BRIEF:
Look through the data below for the line with "<source format=gbs>" and the line with "X128350000Y-117450000D03*", then output those two and all lines in between, exactly as written.

*** SUPPLIED RECORDS ***

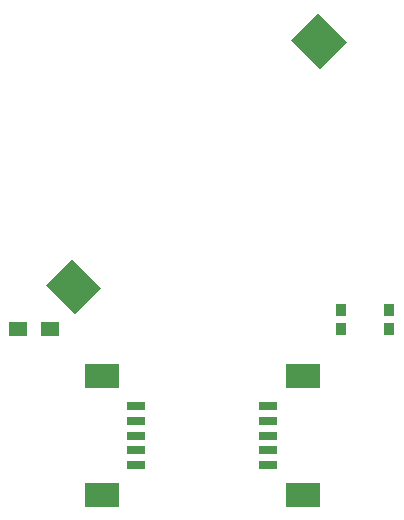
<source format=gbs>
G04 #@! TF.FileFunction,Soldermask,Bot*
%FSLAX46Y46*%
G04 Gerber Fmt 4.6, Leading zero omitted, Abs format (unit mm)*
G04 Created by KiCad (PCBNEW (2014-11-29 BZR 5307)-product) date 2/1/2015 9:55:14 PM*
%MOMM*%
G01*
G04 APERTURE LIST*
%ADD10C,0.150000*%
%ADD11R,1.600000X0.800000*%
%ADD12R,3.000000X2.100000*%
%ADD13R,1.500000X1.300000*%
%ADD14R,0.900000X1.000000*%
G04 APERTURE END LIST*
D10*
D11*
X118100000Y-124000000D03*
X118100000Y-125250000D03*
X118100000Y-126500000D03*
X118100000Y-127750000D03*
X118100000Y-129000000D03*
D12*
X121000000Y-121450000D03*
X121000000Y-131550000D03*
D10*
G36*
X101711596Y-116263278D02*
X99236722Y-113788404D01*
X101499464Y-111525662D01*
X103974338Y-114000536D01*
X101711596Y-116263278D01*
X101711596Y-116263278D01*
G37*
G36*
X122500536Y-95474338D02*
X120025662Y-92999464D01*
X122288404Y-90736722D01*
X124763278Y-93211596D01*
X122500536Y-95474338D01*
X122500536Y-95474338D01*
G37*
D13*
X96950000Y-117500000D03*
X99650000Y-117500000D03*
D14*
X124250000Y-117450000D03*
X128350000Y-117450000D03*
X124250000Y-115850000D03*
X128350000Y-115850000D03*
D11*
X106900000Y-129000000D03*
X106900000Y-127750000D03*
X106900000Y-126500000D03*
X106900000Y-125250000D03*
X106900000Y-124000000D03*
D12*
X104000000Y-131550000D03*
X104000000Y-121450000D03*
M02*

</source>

*** End of SUPPLIED RECORDS ***
*** SUPPLIED RECORDS ***

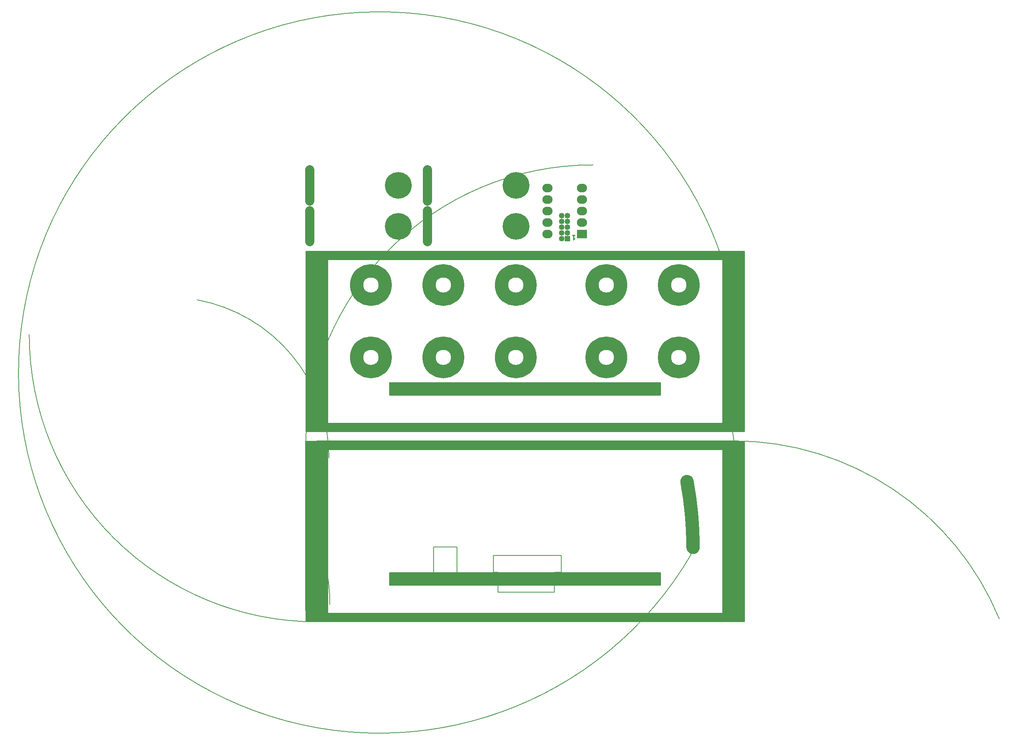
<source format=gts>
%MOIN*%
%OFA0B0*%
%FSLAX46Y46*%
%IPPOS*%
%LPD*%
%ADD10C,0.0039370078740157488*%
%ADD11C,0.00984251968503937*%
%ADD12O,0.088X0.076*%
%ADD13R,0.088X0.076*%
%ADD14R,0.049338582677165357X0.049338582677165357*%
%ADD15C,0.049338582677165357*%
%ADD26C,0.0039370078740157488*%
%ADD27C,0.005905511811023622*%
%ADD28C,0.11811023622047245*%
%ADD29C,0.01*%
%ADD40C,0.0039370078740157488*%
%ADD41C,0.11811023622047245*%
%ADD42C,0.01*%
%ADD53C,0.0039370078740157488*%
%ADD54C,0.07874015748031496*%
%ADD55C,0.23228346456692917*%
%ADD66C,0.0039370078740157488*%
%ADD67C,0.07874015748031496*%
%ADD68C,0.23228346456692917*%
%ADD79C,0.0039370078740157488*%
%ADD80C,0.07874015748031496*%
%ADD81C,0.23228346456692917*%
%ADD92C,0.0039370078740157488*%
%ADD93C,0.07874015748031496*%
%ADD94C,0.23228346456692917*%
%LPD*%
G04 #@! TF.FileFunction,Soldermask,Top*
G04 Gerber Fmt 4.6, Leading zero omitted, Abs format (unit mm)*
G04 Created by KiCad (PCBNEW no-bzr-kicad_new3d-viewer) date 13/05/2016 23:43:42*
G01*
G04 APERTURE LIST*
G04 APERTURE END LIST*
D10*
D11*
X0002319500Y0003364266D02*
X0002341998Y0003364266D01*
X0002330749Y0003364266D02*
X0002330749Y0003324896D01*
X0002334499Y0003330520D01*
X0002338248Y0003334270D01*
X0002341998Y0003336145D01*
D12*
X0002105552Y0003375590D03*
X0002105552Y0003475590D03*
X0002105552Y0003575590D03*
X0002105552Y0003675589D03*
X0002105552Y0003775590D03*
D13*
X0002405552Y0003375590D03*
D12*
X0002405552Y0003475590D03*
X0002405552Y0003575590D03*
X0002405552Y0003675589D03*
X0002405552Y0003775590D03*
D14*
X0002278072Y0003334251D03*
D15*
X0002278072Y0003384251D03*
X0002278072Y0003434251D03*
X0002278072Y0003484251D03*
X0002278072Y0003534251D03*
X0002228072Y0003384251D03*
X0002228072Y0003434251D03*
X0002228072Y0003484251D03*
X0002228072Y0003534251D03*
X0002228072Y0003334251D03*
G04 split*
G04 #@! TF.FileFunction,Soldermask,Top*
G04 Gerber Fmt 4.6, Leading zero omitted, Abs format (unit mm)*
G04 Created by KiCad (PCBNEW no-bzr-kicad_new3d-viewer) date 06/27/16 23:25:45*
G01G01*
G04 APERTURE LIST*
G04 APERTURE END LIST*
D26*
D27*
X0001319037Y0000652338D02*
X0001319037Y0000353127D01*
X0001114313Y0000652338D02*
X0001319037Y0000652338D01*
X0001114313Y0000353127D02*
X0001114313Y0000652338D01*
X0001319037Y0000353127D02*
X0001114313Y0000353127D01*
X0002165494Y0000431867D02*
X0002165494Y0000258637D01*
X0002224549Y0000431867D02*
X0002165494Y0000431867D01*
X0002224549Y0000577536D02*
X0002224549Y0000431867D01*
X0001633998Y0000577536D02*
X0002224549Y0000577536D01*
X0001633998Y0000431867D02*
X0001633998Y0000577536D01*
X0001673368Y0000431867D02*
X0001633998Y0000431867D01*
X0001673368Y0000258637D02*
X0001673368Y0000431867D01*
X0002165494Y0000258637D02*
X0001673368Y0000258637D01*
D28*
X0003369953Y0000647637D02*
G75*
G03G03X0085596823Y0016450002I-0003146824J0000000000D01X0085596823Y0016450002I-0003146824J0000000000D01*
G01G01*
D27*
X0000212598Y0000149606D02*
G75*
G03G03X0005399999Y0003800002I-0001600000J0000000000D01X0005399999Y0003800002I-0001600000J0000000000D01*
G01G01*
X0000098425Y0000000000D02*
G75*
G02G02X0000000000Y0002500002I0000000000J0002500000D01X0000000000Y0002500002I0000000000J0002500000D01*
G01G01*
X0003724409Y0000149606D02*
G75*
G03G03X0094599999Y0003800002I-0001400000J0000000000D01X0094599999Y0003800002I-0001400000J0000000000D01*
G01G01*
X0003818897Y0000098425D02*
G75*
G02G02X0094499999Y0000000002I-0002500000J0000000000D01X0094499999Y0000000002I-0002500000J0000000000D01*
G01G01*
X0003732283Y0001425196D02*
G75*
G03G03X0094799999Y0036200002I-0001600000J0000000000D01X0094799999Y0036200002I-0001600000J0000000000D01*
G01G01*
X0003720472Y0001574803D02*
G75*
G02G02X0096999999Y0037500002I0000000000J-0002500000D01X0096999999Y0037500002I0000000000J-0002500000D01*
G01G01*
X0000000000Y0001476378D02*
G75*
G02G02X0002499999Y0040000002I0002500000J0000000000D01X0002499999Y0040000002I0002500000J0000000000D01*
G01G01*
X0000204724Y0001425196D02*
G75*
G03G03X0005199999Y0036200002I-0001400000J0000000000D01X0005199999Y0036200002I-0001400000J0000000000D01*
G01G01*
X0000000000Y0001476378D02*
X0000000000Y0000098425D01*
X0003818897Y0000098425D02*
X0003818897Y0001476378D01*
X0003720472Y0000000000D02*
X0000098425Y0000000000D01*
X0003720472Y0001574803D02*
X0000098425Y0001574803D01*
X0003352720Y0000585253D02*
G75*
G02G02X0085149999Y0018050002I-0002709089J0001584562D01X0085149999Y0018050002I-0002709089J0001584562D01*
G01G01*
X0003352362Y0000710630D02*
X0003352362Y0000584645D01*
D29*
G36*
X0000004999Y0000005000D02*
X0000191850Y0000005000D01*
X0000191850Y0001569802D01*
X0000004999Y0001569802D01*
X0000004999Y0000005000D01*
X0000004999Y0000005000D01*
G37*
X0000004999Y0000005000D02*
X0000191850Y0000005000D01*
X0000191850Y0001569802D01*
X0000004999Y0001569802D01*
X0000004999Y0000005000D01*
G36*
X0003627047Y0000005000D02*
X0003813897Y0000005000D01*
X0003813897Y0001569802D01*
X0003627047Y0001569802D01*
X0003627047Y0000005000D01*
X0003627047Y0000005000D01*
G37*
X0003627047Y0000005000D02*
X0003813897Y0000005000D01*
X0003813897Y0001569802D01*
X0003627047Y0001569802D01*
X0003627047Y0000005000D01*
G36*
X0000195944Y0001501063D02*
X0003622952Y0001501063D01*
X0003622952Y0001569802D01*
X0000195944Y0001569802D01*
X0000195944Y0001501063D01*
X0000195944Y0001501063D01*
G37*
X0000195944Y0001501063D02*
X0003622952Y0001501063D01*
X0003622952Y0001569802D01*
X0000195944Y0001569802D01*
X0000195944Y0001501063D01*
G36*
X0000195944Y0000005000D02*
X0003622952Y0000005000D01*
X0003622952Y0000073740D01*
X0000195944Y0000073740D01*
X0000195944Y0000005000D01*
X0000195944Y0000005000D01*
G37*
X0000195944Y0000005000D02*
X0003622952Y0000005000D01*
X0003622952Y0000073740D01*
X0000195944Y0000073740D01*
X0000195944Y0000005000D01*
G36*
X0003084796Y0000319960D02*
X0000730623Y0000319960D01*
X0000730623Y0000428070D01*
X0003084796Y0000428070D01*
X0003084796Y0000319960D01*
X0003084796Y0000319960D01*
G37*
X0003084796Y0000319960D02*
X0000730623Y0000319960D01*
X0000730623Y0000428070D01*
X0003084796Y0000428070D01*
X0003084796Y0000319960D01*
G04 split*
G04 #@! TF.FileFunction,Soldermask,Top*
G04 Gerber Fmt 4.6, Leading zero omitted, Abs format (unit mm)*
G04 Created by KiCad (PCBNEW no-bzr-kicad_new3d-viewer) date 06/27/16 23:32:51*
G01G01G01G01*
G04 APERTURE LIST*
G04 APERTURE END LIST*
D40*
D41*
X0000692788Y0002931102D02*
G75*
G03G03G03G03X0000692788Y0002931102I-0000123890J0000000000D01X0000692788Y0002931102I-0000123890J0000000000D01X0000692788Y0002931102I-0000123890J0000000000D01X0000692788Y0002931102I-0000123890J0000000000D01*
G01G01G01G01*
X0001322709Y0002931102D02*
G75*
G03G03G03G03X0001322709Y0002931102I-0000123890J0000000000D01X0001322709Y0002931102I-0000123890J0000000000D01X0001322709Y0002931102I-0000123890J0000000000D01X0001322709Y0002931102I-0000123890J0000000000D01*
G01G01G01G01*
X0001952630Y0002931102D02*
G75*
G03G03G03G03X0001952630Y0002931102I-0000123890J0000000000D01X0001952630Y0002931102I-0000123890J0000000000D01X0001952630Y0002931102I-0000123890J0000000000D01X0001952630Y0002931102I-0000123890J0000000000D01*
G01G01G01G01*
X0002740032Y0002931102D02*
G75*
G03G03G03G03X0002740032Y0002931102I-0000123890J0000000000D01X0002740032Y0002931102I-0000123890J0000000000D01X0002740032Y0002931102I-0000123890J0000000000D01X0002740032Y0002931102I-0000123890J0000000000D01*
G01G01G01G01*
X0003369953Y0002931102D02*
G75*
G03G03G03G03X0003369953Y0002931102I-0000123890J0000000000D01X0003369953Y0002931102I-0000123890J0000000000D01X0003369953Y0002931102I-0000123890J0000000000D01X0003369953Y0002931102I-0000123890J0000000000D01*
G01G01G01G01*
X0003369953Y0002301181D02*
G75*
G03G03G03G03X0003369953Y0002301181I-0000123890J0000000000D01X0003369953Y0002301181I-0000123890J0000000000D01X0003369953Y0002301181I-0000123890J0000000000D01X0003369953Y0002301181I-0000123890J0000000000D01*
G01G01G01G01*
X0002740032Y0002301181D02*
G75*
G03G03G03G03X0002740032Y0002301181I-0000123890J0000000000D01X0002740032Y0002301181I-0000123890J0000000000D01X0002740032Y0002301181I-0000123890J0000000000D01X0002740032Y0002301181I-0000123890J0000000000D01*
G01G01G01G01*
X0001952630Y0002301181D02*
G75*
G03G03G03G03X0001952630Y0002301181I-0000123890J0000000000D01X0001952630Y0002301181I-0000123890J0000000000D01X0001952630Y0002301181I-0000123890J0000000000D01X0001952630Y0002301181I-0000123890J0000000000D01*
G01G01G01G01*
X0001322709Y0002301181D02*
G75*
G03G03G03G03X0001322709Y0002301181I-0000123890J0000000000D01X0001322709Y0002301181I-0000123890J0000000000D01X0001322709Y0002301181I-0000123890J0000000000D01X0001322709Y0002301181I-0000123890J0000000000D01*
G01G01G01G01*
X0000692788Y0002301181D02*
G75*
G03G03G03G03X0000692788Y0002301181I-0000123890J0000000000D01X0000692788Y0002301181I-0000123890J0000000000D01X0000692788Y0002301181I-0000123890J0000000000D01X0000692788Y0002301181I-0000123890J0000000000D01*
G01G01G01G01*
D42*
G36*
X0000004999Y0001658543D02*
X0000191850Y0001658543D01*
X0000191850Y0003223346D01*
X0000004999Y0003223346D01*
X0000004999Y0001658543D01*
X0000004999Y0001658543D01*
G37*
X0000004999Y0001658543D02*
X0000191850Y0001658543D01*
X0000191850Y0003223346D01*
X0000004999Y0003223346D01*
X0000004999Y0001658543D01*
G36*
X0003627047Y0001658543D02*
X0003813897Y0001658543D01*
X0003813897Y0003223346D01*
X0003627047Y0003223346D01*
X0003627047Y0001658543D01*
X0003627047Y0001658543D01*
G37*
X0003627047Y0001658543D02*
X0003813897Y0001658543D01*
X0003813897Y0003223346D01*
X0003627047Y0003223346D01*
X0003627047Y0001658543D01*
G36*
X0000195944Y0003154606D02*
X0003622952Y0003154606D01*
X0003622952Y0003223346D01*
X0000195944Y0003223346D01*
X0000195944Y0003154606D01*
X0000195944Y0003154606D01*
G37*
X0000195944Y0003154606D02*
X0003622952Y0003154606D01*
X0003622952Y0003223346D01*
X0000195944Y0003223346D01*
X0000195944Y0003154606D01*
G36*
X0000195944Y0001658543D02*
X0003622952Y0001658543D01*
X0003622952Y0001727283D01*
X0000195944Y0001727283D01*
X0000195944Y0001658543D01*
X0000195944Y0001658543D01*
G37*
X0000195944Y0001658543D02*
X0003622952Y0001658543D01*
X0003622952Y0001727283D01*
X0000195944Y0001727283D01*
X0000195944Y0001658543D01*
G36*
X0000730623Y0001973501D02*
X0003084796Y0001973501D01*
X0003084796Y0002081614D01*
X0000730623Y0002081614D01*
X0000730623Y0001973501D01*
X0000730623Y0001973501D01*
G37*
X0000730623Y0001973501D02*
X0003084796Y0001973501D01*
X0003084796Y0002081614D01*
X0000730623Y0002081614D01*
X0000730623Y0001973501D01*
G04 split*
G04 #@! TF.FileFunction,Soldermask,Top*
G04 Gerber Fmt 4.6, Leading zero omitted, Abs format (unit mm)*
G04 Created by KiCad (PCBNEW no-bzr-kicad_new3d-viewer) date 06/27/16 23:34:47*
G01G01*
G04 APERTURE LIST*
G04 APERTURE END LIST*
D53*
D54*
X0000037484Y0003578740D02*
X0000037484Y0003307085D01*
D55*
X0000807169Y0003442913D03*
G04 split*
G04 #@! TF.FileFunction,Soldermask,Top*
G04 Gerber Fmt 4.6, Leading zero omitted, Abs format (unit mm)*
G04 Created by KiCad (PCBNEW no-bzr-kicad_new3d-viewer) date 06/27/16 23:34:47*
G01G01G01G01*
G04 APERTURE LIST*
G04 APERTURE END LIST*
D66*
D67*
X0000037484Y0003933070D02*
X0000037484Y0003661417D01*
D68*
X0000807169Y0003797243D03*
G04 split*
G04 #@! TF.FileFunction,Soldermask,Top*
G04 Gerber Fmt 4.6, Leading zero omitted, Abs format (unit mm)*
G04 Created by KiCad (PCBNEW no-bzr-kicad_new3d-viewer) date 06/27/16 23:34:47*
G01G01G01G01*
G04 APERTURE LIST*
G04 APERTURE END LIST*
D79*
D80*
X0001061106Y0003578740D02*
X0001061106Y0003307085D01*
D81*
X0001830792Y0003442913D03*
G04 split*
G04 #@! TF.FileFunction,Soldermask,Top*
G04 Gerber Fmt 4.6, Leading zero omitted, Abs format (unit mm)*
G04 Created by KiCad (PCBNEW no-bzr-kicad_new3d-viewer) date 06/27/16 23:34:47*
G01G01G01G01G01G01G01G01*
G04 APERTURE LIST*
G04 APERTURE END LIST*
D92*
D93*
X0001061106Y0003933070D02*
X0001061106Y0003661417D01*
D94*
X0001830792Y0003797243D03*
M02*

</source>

*** End of SUPPLIED RECORDS ***

ANSWER FOR THIS EXERCISE:
<source format=gbs>
G04 #@! TF.FileFunction,Soldermask,Bot*
%FSLAX46Y46*%
G04 Gerber Fmt 4.6, Leading zero omitted, Abs format (unit mm)*
G04 Created by KiCad (PCBNEW (2014-11-29 BZR 5307)-product) date 2/1/2015 9:55:14 PM*
%MOMM*%
G01*
G04 APERTURE LIST*
%ADD10C,0.150000*%
%ADD11R,1.600000X0.800000*%
%ADD12R,3.000000X2.100000*%
%ADD13R,1.500000X1.300000*%
%ADD14R,0.900000X1.000000*%
G04 APERTURE END LIST*
D10*
D11*
X118100000Y-124000000D03*
X118100000Y-125250000D03*
X118100000Y-126500000D03*
X118100000Y-127750000D03*
X118100000Y-129000000D03*
D12*
X121000000Y-121450000D03*
X121000000Y-131550000D03*
D10*
G36*
X101711596Y-116263278D02*
X99236722Y-113788404D01*
X101499464Y-111525662D01*
X103974338Y-114000536D01*
X101711596Y-116263278D01*
X101711596Y-116263278D01*
G37*
G36*
X122500536Y-95474338D02*
X120025662Y-92999464D01*
X122288404Y-90736722D01*
X124763278Y-93211596D01*
X122500536Y-95474338D01*
X122500536Y-95474338D01*
G37*
D13*
X96950000Y-117500000D03*
X99650000Y-117500000D03*
D14*
X124250000Y-117450000D03*
X128350000Y-117450000D03*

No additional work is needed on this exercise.